I don’t believe that quantum computers are technically feasible, basically because I believe that P!=NP holds in the real world. Nevertheless, the fact that Shor’s factorization algorithm has been tested only up to 15=3*5 doesn’t make them uninteresting at all. Quantum algorithms are studied for the sake of doing pure mathematics, as abstract objects which don’t have any single counterpart in reality.

October 28, 2011 12:57 pm

A very valid point indeed!
Although I don’t see a connection between NP!=P and QC.
It is not very long when people will recognize the collapse of the Polynomial Hierarchy to P.
And then will the QC become more relevant?

October 28, 2011 3:36 pm

When I say “P!=NP in the real world”, I don’t really mean the classical P!=NP statement but this extended one: “No physical device can solve SAT in polynomial time”. Quantum computers, if they existed, would be among those “physical devices”. Here’s the connection and also, by the way, the reason why they can’t exist. 🙂

As to the collapse of the Polynomial Hierarchy to P, is anybody close to a proof?
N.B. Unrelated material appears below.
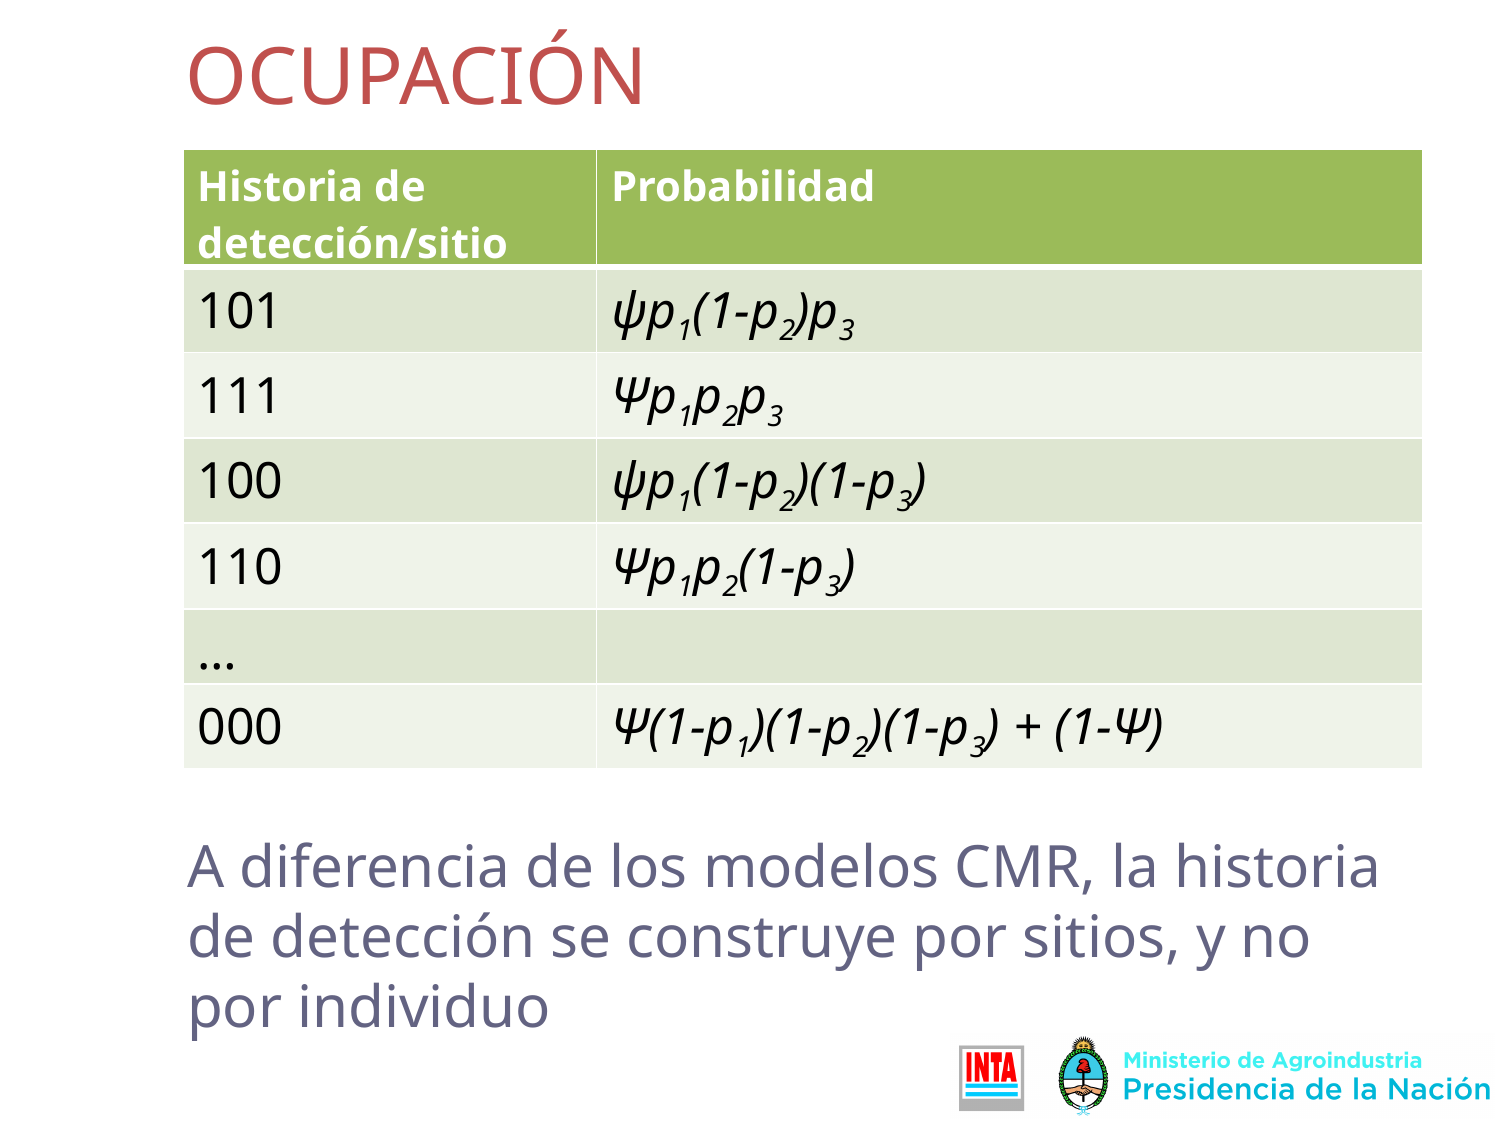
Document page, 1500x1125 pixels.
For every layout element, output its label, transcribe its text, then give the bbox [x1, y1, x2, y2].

I have serious doubts, for I’m rather convinced that the very same principle of physics, as applied to the brains of mathematicians, will prevent us forever from proving such a thing.

October 28, 2011 5:06 pm

I would just like to remind you of the tagline of Scott Aaronson’s blog, which includes “Quantum computers are not known to be able to solve NP-complete problems in polynomial time”. That statement is about abstract quantum computers, not just physical ones, which means that even if a “physical” P!=NP statement holds, physical quantum computers may still exist and be more powerful than ordinary classical computers, without being able to solve SAT.

October 28, 2011 5:32 pm

Thank you Ørjan for pointing this out to me. This sounds like good news for the prospects of quantum computers, but like bad news for cryptography. However I’m not sure about the scope of this principle of physics. It’s quite possible that it’ll also apply to polynomial factorization. Maybe P=NP but that’s just because PA and ZFC are two weak to reflect the true nature of computing.

4. October 27, 2011 10:16 am

You might be interested in Maarten Van den Nest’s monomial matrix formalism to describe quantum many-body states: http://arxiv.org/abs/1108.0531

• October 27, 2011 3:14 pm

Thanks! We are already scrutinizing other papers by van den Nest, and had not caught that one—it’s relevant to where we’re trying to head with (the chocolate box analogy for) quantum promise problems.